Health boffins are warning that pregnant women who regularly use mobile phones may be more likely to have children with behavioural problems.
The problems are more likely to get worse if once the foetus has gotten out of the womb and starts making regular mobile phone calls in their first seven years of life, the study shows.
American scientists reported that foetuses exposed to mobile phones in the womb had a 30 percent greater chance of behavioural difficulties at the age of seven. However we are not sure how this happens. Most pregnant women hold phones to their ear rather than their tummies and as yet, we don’t know of any foetus which can get its forming hands on a phone. Of if it did, what it would say.
Kids exposed regularly before birth and in early childhood were 50 percent more likely to have behavioural problems at the age of seven than those never exposed before and after birth. What the study reveals to us is that parents are giving kids under the age of seven mobile phones to play with. Sheesh all I ever got was a packet of razor blades.
The research, which was published in the Journal of Epidemiology and Community Health, which we get for the spot the cancer cell competition, is based on a study of 28,000 seven-year-olds and their mothers, who were part of the Danish National Birth Cohort study.
More than 100,000 pregnant women monitored their behaviour and their children’s health over eight years.
Researchers from the University of Southern California looked at the survey and said there was an “obvious association” between mobile phone exposure and abnormal behaviour in children.

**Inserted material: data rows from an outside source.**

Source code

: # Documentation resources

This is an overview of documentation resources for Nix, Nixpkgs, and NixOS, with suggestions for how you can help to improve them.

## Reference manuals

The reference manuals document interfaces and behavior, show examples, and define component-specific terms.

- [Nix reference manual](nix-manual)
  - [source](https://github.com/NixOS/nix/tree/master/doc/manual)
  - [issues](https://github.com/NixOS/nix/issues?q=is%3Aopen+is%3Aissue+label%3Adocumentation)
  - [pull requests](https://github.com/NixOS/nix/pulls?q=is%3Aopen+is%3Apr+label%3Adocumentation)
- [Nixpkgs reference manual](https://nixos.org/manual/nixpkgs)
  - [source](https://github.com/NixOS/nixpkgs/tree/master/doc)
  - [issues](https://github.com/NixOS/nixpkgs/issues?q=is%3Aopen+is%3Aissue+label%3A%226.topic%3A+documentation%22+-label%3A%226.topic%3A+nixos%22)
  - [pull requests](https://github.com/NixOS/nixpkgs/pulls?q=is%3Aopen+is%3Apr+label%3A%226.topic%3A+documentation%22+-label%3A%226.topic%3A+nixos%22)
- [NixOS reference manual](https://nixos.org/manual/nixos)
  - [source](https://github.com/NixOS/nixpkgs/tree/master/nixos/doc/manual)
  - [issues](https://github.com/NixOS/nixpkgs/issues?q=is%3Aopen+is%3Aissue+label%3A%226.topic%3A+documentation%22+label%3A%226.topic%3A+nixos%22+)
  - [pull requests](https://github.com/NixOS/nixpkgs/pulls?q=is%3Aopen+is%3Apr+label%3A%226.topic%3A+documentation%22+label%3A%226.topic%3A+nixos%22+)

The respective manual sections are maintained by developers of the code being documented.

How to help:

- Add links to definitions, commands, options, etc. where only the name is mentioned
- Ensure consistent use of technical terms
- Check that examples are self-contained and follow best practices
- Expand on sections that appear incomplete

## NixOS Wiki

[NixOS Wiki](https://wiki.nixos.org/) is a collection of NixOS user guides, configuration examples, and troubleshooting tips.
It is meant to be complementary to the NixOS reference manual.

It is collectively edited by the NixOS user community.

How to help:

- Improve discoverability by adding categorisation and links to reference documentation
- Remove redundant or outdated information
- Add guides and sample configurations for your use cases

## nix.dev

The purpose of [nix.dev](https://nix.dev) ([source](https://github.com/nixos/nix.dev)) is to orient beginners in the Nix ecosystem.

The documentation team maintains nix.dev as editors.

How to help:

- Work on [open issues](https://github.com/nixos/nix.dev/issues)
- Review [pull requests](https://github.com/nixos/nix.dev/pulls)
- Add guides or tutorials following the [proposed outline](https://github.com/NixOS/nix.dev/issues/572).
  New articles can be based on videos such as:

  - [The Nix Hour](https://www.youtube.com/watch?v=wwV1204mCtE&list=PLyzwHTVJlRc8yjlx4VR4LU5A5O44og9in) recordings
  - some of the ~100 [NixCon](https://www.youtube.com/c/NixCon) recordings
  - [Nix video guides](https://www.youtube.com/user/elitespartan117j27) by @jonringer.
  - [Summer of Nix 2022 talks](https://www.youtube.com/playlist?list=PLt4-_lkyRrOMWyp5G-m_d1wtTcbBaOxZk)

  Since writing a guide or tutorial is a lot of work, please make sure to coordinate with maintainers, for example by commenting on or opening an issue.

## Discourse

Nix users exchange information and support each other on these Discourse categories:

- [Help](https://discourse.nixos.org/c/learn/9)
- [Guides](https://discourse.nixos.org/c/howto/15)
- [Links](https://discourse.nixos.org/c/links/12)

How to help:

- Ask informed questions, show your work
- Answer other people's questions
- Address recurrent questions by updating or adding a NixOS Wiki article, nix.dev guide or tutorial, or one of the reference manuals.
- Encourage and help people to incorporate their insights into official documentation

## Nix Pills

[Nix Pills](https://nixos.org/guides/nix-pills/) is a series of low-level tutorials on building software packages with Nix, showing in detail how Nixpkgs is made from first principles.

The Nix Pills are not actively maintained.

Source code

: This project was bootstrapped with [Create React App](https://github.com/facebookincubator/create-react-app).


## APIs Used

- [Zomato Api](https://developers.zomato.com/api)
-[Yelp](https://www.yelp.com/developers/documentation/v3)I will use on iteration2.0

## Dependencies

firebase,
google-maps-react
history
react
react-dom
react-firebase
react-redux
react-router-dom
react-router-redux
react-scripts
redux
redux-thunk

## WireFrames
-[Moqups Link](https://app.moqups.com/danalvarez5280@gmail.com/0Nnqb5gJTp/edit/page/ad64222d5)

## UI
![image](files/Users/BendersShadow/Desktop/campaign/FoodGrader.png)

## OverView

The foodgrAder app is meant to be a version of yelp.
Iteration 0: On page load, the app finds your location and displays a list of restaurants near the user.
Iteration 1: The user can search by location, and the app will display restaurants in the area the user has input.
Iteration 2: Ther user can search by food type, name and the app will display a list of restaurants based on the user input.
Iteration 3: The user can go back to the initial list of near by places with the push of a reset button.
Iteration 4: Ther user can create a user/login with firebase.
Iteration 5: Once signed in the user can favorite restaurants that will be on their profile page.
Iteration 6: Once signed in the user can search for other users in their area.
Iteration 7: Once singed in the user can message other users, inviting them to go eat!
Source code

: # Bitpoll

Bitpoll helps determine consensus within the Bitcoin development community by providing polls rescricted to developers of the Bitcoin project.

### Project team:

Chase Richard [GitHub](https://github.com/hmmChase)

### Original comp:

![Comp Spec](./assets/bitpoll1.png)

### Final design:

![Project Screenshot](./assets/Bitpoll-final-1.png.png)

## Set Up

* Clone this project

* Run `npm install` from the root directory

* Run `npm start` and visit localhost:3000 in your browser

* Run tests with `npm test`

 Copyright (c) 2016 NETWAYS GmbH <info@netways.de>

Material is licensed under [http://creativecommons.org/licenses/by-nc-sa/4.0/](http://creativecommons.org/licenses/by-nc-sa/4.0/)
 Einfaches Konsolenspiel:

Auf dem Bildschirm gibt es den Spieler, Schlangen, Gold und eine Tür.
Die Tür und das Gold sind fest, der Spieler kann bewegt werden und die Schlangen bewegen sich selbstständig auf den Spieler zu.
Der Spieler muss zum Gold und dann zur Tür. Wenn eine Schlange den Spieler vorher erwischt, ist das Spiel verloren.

That would be that parents who give their kids mobile phones to play with are more likely to give in to everything the little tykes want. Perhaps kids of today are just more spoilt than when we were growing up.
However the boffins did not think the results were caused by mothers’ ”inattention” to rearing their children but could be related to radio frequency fields emitted by mobile phones.
But Aussie researchers claim that the findings are flawed. The executive director of the Australian Centre for Radio Frequency Bioeffects Research, Rodney Croft, who is also a professor of health psychology at the University of Wollongong, said the data was not strong enough to indicate a link between mobile phone exposure and behavioural problems.
Croft said that mothers were asked to recall phone use rather than document it.